Copy the data from its first line through the line containing "CaddxFPV Walksnail Avatar", replacing "Firmware" with "Software" and leaving everything else unchanged.

[Extracted information — start]

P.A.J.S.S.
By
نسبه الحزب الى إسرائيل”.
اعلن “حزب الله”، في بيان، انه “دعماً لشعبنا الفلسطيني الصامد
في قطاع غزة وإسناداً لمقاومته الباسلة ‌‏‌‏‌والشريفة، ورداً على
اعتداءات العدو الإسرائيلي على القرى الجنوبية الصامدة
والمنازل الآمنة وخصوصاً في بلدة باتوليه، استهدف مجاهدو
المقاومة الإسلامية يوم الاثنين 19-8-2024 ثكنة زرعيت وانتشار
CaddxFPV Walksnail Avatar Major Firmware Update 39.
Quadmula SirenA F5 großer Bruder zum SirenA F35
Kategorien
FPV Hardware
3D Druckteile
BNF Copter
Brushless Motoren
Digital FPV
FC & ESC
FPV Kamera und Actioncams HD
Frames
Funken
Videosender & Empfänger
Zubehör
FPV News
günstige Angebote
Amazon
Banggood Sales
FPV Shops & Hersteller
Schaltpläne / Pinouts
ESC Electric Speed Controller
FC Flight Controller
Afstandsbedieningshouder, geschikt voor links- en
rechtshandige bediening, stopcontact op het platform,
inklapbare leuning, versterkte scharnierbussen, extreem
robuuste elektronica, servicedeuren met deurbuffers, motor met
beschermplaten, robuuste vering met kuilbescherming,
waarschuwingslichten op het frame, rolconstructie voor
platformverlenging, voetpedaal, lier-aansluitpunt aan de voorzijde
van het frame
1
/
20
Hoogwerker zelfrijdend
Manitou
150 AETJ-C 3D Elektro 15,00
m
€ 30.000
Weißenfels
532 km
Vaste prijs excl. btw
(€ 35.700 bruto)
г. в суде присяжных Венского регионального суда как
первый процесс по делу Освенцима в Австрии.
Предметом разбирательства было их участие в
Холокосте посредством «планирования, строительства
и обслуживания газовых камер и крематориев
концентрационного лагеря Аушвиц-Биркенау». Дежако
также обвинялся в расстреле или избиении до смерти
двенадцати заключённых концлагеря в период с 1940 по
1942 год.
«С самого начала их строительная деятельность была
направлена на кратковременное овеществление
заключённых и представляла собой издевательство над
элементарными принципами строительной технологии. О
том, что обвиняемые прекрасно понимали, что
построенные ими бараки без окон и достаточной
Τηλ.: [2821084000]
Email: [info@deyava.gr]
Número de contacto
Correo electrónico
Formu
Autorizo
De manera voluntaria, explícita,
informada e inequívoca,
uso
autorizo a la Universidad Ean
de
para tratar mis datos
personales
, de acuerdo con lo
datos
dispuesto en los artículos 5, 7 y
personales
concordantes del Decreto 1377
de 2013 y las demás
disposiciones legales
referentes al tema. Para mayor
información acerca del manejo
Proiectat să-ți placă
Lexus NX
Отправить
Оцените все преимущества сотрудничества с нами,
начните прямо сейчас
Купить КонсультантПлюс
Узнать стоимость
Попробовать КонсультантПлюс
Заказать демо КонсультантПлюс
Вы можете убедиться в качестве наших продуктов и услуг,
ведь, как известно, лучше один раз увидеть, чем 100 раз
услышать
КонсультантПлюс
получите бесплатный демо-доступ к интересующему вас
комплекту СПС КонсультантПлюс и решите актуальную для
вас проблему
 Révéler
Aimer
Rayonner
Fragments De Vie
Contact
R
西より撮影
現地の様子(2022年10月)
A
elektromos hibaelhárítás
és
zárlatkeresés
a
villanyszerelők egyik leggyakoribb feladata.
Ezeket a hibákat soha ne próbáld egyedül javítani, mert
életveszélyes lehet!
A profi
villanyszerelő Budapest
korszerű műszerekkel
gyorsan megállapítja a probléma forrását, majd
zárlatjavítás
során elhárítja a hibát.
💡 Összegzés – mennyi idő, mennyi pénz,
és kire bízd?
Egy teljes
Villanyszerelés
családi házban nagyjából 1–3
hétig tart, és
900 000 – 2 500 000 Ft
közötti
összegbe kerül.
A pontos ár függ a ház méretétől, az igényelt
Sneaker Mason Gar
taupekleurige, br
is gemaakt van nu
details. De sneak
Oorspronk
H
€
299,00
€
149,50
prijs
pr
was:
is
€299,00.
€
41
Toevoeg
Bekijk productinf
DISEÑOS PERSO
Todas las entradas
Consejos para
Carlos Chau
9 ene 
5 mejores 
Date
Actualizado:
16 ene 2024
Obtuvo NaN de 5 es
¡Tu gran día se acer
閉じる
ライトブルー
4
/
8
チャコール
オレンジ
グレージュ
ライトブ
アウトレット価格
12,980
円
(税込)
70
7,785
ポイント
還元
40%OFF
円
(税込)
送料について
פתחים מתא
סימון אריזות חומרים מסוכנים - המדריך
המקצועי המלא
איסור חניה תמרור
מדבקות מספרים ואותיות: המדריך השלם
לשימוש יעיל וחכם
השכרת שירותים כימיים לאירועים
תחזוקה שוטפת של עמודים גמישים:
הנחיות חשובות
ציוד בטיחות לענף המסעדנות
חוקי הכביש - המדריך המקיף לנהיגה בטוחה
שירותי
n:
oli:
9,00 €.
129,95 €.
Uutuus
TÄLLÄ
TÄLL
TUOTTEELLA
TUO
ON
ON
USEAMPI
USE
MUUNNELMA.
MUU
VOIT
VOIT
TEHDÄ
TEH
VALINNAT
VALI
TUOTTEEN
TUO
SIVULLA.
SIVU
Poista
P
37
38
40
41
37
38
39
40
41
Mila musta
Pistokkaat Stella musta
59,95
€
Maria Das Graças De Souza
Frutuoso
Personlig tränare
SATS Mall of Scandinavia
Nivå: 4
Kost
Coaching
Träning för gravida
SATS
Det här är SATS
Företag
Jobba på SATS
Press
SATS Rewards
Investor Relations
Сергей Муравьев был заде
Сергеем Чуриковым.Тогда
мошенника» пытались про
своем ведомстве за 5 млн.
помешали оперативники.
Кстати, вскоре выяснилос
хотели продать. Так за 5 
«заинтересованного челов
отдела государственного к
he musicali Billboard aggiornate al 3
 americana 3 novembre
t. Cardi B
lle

[Extracted information — finish]

Answer below:
P.A.J.S.S.
By
نسبه الحزب الى إسرائيل”.
اعلن “حزب الله”، في بيان، انه “دعماً لشعبنا الفلسطيني الصامد
في قطاع غزة وإسناداً لمقاومته الباسلة ‌‏‌‏‌والشريفة، ورداً على
اعتداءات العدو الإسرائيلي على القرى الجنوبية الصامدة
والمنازل الآمنة وخصوصاً في بلدة باتوليه، استهدف مجاهدو
المقاومة الإسلامية يوم الاثنين 19-8-2024 ثكنة زرعيت وانتشار
CaddxFPV Walksnail Avatar Major Software Update 39.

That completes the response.